Immediately after World War II Marshall was assigned the task of trying to compose the differences between the government of China and a communist insurgency. When China fell to the communists, Marshall was blamed in some quarters of the Republican Party.

To ultra conservatives like Indiana Sen. William Jenner, Marshall was wicked. In a speech on the Senate floor opposing the waiver clearing the way for Marshall to take the helm at the Pentagon, Jenner said Marshall’s appointment was an attempt by the Truman administration “to swallow up the treachery of the past in the new treachery they are planning for the future.”
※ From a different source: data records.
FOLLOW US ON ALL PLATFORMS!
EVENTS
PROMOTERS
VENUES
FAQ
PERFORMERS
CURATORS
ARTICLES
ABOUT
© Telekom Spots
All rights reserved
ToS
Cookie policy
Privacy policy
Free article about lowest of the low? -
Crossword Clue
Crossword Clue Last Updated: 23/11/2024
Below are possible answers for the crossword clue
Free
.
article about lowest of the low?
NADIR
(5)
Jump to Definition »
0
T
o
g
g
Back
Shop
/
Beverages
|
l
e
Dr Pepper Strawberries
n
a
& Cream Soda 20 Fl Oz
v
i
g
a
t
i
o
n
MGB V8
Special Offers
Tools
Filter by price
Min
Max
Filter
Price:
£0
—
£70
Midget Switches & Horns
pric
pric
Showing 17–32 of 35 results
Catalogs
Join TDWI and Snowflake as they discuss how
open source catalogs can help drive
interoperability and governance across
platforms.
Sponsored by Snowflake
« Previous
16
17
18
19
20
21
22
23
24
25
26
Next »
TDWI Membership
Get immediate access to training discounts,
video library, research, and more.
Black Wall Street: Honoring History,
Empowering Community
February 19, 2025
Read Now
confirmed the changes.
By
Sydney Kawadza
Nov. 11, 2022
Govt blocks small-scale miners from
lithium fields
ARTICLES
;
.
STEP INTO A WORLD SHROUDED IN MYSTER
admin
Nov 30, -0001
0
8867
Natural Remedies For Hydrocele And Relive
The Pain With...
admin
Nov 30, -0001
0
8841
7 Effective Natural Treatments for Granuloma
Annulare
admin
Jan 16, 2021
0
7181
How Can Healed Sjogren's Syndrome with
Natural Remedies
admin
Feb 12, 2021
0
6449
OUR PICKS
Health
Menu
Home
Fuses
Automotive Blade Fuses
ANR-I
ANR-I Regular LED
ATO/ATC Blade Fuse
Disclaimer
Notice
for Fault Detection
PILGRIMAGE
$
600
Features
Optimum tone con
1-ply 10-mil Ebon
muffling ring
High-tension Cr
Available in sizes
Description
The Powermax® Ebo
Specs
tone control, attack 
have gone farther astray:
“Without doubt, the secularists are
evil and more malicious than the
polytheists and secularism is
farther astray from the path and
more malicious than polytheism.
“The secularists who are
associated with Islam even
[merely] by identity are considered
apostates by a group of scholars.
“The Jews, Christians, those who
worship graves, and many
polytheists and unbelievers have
“The truth is this is no new role for him, for Gen. George C. Marshall is a living lie.”

Sen. Leverett Saltonstall, a Massachusetts Republican, was stunned. “If ever there was a life spent in the interests of our country, a life that is not a lie, it is the life of George C. Marshall.”

It isn’t even remotely possible that the debate over Gen. Mattis will reach the same fevered pitch.

Tom Ricks, for one, views Mattis as a welcome “restraint” on the incoming president, whom he calls “a profoundly ignorant man who seems to act on gut instinct or what pleases the crowd. That is a dangerous combination to have in the White House.”

Trump deserves credit for his selection of Mattis. Perhaps he senses a vulnerability, his foreign policy-national security experience being zero. At the same time, Trump had no business introducing Mattis to his “thank you” tour pep rally audience the other night. The secretary of defense is not be used as a political prop.

On another note, I’m afraid I sowed confusion with my last column about the Electoral College. In making a pitch for the National Bonus Plan, I failed to properly interpret one aspect of the changes that would be wrought. Under the plan, the presidential candidates would do battle over 640 electoral votes. Their goal: a winning majority of 321. Today’s corresponding numbers are 538 and 270. Hats off to several alert readers.